Content starts

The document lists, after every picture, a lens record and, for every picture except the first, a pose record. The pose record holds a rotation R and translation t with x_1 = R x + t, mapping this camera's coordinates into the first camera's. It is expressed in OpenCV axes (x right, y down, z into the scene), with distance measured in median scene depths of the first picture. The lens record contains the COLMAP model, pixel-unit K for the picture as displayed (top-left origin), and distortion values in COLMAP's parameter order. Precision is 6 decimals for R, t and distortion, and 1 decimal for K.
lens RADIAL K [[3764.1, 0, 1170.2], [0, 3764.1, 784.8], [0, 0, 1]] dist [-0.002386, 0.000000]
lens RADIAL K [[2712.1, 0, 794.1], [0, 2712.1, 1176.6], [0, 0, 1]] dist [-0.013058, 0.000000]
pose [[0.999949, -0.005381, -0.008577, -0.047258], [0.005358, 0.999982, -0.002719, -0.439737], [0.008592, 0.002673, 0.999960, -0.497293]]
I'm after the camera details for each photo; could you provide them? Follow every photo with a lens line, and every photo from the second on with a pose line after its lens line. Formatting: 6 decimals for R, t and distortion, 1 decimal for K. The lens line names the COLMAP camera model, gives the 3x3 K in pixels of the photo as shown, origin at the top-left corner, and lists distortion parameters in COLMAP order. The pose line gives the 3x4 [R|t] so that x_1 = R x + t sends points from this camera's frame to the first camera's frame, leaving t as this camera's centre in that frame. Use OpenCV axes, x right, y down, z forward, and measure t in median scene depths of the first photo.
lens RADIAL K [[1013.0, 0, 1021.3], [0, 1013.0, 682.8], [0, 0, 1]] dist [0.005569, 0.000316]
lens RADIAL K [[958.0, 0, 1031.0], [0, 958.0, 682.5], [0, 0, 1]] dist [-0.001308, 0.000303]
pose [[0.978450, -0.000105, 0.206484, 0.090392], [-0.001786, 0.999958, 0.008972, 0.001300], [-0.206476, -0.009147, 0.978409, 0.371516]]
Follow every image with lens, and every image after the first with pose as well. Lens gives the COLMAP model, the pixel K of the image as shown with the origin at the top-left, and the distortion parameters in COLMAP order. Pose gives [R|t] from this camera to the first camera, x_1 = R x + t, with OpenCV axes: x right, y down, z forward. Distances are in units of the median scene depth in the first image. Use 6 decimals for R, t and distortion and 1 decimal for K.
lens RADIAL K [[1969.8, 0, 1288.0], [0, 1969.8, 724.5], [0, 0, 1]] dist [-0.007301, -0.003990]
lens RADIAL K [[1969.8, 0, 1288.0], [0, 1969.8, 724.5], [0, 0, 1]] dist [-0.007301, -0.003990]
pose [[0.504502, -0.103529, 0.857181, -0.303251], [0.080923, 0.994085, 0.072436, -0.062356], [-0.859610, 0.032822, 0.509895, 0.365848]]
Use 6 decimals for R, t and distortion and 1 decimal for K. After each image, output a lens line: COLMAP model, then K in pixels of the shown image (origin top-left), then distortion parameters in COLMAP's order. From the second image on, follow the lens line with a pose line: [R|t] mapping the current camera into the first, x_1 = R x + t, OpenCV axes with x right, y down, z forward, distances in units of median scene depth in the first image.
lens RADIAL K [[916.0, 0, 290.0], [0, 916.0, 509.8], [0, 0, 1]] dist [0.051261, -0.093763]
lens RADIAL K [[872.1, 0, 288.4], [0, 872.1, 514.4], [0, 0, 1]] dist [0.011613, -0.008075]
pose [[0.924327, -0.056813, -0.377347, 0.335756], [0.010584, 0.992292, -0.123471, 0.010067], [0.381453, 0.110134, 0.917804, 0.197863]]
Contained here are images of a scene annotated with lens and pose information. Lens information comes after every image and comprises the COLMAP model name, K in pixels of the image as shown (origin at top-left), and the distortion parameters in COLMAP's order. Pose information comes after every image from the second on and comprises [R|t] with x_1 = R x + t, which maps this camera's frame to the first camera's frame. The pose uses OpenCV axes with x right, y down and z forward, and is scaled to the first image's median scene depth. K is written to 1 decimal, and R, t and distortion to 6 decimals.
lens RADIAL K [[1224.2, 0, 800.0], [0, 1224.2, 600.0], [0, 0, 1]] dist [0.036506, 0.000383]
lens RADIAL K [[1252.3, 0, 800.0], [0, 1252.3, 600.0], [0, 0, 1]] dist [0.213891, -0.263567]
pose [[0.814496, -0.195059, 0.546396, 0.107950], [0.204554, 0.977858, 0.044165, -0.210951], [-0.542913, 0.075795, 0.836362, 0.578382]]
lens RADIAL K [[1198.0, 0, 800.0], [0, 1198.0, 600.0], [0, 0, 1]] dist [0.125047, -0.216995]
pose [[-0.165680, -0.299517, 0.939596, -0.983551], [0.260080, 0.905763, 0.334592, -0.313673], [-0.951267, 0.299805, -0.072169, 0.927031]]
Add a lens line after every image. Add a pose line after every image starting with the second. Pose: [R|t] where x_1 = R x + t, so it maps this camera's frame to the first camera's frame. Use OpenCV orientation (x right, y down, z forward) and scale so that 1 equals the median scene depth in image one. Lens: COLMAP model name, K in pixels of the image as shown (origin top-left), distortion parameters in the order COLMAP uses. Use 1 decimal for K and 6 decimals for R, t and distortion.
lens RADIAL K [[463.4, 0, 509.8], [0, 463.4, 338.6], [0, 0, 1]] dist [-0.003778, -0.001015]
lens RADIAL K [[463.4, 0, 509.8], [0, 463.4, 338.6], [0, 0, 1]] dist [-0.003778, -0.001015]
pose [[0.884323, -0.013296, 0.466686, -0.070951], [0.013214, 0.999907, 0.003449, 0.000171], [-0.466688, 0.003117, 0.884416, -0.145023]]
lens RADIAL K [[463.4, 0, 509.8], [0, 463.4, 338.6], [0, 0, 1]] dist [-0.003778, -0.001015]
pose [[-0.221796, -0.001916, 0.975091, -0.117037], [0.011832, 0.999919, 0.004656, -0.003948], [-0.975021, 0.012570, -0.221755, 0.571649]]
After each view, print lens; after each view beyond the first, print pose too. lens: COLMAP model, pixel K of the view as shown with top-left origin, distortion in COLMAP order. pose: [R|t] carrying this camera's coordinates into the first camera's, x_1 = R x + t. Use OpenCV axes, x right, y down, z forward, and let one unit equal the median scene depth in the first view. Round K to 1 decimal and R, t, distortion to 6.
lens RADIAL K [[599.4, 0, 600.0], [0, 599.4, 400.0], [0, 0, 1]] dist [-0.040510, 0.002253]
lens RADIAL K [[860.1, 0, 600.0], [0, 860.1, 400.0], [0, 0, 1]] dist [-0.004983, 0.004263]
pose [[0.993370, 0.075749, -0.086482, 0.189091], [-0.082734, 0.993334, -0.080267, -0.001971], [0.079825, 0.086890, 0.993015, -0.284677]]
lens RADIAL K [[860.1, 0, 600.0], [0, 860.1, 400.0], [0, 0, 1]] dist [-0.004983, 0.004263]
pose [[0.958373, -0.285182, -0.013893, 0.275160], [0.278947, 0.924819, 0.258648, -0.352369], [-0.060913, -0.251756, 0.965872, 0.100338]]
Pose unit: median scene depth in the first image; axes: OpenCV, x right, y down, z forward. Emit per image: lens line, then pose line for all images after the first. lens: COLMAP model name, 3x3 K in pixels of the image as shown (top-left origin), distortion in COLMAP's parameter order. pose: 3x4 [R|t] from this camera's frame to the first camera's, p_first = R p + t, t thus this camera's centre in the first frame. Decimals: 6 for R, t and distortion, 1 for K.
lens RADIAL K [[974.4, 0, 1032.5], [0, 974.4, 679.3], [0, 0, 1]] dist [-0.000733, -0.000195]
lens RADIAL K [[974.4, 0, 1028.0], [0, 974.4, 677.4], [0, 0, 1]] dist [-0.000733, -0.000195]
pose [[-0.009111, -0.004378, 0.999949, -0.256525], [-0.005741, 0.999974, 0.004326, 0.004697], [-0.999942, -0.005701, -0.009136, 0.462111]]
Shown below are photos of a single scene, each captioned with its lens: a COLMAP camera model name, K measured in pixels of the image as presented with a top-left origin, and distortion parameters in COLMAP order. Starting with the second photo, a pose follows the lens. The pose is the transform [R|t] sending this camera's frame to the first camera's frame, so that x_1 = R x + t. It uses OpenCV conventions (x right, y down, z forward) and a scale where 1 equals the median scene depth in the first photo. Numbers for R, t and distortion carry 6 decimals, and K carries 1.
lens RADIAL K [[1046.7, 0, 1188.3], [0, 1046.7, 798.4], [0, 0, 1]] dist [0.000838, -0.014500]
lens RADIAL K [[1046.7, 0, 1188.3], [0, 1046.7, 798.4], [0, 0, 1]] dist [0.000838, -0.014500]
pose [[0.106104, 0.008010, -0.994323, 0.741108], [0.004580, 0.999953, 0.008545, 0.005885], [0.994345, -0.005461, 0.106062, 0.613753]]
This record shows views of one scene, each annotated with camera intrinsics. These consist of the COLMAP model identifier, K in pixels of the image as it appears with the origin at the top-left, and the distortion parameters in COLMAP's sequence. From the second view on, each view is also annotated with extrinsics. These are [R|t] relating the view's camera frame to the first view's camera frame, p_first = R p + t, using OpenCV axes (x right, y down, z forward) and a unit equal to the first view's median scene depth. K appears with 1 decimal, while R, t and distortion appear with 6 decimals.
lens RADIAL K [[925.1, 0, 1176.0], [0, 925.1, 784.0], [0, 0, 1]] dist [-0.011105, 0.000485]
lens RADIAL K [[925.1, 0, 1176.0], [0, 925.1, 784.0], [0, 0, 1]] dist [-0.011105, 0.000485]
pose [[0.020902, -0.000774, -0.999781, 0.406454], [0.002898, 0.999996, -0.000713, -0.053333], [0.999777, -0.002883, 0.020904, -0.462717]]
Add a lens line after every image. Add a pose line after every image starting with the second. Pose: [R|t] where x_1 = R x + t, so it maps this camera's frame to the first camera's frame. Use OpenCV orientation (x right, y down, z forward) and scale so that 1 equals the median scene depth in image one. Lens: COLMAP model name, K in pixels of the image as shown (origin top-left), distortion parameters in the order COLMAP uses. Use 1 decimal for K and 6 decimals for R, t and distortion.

Content ends

TASK GOAL
Format as a JSON list of strings, one string per line with blank lines omitted, the lines beginning at the line that contains "After each view, print" and ending after the line that contains "dist [-0.040510, 0.002253]".

RESULT OF THE EXERCISE
[
  "After each view, print lens; after each view beyond the first, print pose too. lens: COLMAP model, pixel K of the view as shown with top-left origin, distortion in COLMAP order. pose: [R|t] carrying this camera's coordinates into the first camera's, x_1 = R x + t. Use OpenCV axes, x right, y down, z forward, and let one unit equal the median scene depth in the first view. Round K to 1 decimal and R, t, distortion to 6.",
  "lens RADIAL K [[599.4, 0, 600.0], [0, 599.4, 400.0], [0, 0, 1]] dist [-0.040510, 0.002253]"
]